> **ASSIGNMENT A**:
Answer these questions from the blog post about await, one answer per line:
(i) How many entries make up the mini-series?
(ii) Which keyword does the series examine?
(iii) What do today's CPUs all have, according to the post?
> **ASSIGNMENT B**:
Output the passage of the blog post about await between "This mini-series of" and "to the core(s)", inclusive.

======== TEXT SEGMENT

What happens when you await? – Scaling it out (part III)

This mini-series of three blog entries dives into what actually happens when you use the await keyword in C#. We will evolve a small codebase from a synchronous to a scaled-out asynchronous implementation, and get into the details as we go along. This is the third and final post and it shows how we modify the code to run as parallel as possible and handle all the problems and details of this transition.

Getting to the core(s)

In the last blog post we transformed our code from executing synchronously to an asynchronous implementation. All work is done in the background and the UI remains responsive while we kept the coding style synchronous. That’s the power of the async/await pattern and it makes writing asynchronous code simple. But we still have a problem in the code though, our calculations are done one at the time, or sequentially. Todays CPUs all have multiple cores and we have a real possibility to make things go faster by executing the calculations in parallel. This blog post will layout how to do this, and what pitfalls you might encounter.

================
======== DATA BLOCK

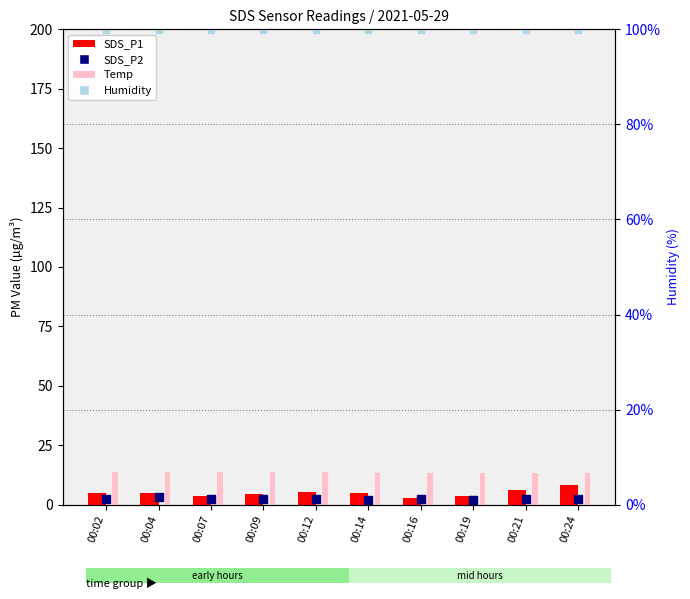

Which series contains the highest Y value?

Humidity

================

> **EXERCISE SOLUTION A**:
(i) Three
(ii) await
(iii) Multiple cores

> **EXERCISE SOLUTION B**:
This mini-series of three blog entries dives into what actually happens when you use the await keyword in C#. We will evolve a small codebase from a synchronous to a scaled-out asynchronous implementation, and get into the details as we go along. This is the third and final post and it shows how we modify the code to run as parallel as possible and handle all the problems and details of this transition.

Getting to the core(s)